The ontology net generator tries during the query sessions to bridge the gap between the query space and the document space. Fig. 3 shows how correlations between the query terms and document terms can be established through the query sessions. In general, we assume that the terms in a query are correlated to the terms in the documents that the user clicked on. If there is at least one path between one query term and one document term, a link is created between them. By analyzing a large numbers of such links, we can construct an ontology net for the correlations between the terms in these two spaces (Fig. 4).

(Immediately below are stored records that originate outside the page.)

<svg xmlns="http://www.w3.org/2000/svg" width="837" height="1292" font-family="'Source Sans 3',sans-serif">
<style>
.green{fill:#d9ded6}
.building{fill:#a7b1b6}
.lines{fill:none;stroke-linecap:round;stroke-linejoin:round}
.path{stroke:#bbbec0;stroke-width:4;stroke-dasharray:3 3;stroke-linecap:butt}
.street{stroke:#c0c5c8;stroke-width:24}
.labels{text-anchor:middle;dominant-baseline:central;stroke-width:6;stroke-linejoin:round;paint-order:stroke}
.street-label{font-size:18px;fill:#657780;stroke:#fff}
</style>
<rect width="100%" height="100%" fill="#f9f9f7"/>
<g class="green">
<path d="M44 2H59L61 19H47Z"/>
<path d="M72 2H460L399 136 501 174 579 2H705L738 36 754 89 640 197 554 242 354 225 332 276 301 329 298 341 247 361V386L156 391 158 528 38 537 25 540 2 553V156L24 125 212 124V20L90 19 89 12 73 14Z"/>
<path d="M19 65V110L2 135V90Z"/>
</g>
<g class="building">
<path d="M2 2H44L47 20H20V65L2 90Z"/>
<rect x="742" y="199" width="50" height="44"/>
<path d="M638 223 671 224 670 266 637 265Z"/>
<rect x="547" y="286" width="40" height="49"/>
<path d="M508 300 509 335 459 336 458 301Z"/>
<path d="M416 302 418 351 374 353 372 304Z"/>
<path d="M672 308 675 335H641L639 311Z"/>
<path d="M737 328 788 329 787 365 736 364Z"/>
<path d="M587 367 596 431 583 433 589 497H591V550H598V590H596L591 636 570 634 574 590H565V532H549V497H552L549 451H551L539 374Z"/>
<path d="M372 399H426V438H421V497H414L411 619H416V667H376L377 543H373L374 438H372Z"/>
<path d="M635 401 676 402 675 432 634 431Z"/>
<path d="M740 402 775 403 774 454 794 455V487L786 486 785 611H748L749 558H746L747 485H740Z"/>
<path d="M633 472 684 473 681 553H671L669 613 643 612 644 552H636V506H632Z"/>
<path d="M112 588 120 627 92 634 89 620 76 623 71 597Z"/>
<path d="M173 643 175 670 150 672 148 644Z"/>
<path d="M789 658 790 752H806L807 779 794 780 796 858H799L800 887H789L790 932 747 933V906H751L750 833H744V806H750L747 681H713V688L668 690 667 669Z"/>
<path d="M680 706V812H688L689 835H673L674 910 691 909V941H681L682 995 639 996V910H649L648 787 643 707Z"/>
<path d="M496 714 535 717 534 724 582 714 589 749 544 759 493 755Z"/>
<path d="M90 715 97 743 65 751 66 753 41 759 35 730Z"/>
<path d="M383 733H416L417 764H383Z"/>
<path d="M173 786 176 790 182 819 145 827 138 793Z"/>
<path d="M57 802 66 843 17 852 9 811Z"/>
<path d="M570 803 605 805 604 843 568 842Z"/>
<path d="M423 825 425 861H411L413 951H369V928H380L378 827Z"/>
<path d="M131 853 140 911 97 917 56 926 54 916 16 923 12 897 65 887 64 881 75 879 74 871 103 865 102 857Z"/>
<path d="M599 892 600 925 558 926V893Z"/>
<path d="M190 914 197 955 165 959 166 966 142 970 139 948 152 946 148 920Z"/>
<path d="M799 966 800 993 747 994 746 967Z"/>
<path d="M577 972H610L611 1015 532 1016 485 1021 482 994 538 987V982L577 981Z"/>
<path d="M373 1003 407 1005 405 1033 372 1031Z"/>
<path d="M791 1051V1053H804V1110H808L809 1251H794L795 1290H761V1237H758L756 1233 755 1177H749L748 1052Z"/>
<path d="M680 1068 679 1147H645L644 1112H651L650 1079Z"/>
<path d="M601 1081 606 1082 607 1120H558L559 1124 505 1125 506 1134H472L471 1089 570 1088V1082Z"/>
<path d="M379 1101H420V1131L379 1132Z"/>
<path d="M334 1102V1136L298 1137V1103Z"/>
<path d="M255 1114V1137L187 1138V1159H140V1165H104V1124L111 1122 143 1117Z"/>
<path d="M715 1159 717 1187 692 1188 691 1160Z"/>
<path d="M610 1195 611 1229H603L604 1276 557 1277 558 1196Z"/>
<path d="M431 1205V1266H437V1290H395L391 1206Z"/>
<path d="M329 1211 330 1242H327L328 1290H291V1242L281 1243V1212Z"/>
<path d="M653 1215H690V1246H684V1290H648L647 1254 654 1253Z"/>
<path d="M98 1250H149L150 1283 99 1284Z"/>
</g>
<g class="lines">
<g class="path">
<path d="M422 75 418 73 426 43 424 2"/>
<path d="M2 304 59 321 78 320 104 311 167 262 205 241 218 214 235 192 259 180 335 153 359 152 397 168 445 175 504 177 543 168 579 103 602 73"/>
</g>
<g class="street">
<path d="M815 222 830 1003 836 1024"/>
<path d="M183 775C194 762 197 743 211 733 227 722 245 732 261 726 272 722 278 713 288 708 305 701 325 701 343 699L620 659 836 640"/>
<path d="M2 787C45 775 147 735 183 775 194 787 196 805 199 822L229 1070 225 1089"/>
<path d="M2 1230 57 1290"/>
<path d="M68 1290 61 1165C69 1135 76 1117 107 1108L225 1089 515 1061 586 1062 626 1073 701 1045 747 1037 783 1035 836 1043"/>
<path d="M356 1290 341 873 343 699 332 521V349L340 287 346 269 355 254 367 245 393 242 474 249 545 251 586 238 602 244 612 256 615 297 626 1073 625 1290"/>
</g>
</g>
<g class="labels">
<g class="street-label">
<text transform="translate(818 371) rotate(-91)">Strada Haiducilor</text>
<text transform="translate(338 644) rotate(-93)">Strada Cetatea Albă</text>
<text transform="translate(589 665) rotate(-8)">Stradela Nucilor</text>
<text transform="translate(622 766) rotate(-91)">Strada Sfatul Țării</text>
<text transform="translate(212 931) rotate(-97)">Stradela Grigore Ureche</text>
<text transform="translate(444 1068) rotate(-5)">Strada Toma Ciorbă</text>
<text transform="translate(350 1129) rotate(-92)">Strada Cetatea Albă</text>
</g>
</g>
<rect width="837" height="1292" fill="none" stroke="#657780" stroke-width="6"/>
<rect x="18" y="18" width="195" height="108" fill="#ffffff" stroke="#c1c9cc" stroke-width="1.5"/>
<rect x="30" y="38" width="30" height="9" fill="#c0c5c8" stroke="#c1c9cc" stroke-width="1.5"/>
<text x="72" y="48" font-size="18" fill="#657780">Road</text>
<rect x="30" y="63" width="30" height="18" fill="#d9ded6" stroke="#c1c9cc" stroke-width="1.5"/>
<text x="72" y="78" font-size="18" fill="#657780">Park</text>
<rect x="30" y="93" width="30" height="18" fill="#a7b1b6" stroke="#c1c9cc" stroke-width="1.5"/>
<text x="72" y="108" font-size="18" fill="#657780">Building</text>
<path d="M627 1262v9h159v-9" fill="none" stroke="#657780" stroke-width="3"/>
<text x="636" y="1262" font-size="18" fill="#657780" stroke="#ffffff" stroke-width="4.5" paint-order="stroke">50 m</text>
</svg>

Searching and mining the Web, as well as analyzing user behavior while using the Web, are exciting areas of research. We have reviewed some recent results in this area that are not only technically satisfying, but also have the potential to significantly impact searching, browsing and collaboration among Web users. Research attempts like page ranking, automatic query expansion, relevance feedback as well as many other hybrid methods (e.g. iterative query expansion) and dedicated search engines(e.WebLog, WebSQL) has cited with different goals and performance. A plethora of research centers have been setup world wide to carry out research activities related to Web data analysis. None of these centers uses standard techniques for query expansion. This article present a standard framework for designing personalized search engine where we can host our future searches. Three important components has been identified for this purpose: Training, Spreading and Filtering. Such components can be designed as Plugs-in components to be attached to any general web interfacing engine.